● SUPPLIED TEXT:
■ ■ ■ ■

My fSeason covariate only has 2 levels, so I'm modeling it as a fixed effect. My year effect is also fixed (and can probably vary by season). fSite only has 1 observation per level, but many over the entire study period. However, isn't the repeated aspect taken care of in the season/year fixed effects? So in this instance, is a random effect even necessary?

My guess:

From the list of models below, I think model m2 is the one I need. What I think I'm doing with each term (correct me if I'm saying this wrong) is modeling the mean count over the entire range of the covariate(s). When I exclude the site term, R is just modeling the mean count over the time (and depth) effect, and I'm explicitly saying there are no deviations from these main effects (all sites follow this trend). I need a random effect, despite the lack of a traditional repeated measure per site, because it makes sense that there are deviations from these main effects (?) With a random intercept I'm modeling for a typical site and with a fixed effect I model for every one of these sites specifically.

# fCYR = factor year
# CYR.std = continuous year, rescaled (df$CYR.std <- df$CYR - min(df$CYR))
# --> So, 2008 = year "0", 2009 = year "1", etc...
# fSite = factor site
# fSeason = factor season

List of possible models:

# No fSite term (b/c only 1 obs. per fSite)? 
m1 <- bam(count ~ s(depth) + fSeason + s(CYR.std, by=fSeason) + 
              offset(log(area_sampled)), # Always 3m^2 at each site
            method = "fREML",
            discrete = TRUE,
            select = TRUE,
            family = nb(),
            data = df)

# or IS (fSite, bs='re') important and itself equals many obs per year?

■ ■ ■ ■

● SOURCE MATERIAL:
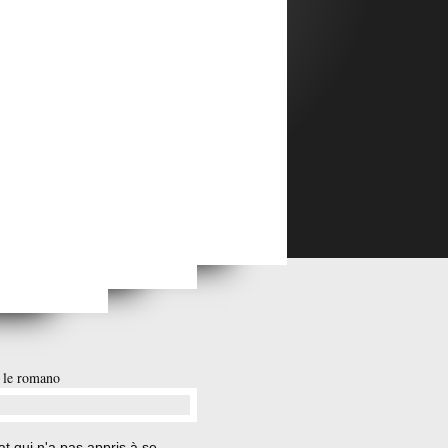
 le romano
…
t qui n'a pas appris à se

■ ■ ■ ■

● WORK INSTRUCTION 1: In the modeling post, how many levels does the fSeason covariate have?
● WORK INSTRUCTION 2: Please continue the modeling post from the point where it stops.
The listing has no connection to the modeling post.

● ANSWER BOX 1: Two.

● ANSWER BOX 2:
m2 <- bam(count ~ s(depth) + fSeason + s(CYR.std, by=fSeason) + 
            (fSite, bs='re') + 
              offset(log(area_sampled)),
            method = "fREML",
            discrete = TRUE,
            select = TRUE,
            family = nb(),
            data = df)

# 2 random effects? But then I think I'm modeling the year effect twice...
m3a <- bam(count ~ s(depth) + fSeason + s(CYR.std, by=fSeason) + 
            (fSite, bs='re') + 
            (fCYR, bs='re') + 
              offset(log(area_sampled)),
            method = "fREML",
            discrete = TRUE,
            select = TRUE,
            family = nb(),
            data = df)

# What about an interaction term?
m3b <- bam(count ~ s(depth) + fSeason + s(CYR.std, by=fSeason) + 
            (fSite, bs='re') + 
            (fSite, fCYR, bs='re') + 
              offset(log(area_sampled)),
            method = "fREML",
            discrete = TRUE,
            select = TRUE,
            family = nb(),
            data = df)

Data example (rounded number of sites to 50 to make this easier):

set.seed(12345)

# Hypothetical fish counts from negative binomial distribution
df <- as.data.frame(rnbinom(1000, mu = 4, size = 1))

df$year <- rep(2011:2020, each=100)
df$CYR.std <- df$year - min(df$year)
df$fCYR <- as.factor(df$year)

df$site <- seq(1, 50, 1)
df$fSite <- as.factor(df$site)

df$season <- rep(c("DRY", "WET"), each=50)
df$fSeason <- as.factor(df$season)

# Depth (continuous covariate)
df$depth <- sample(30:200, 1000, replace = TRUE)

names(df)[1] <- "count"

UPDATE:

Below is a map of how the sites are distributed. Some are only 300 feet away from each another, while others can be a little under a mile apart. I have the lat/lon of each site, of which the coordinates have a 60ft radius (around the boat we sample from) of space we have the option of surveying (traps are thrown anywhere in this radius).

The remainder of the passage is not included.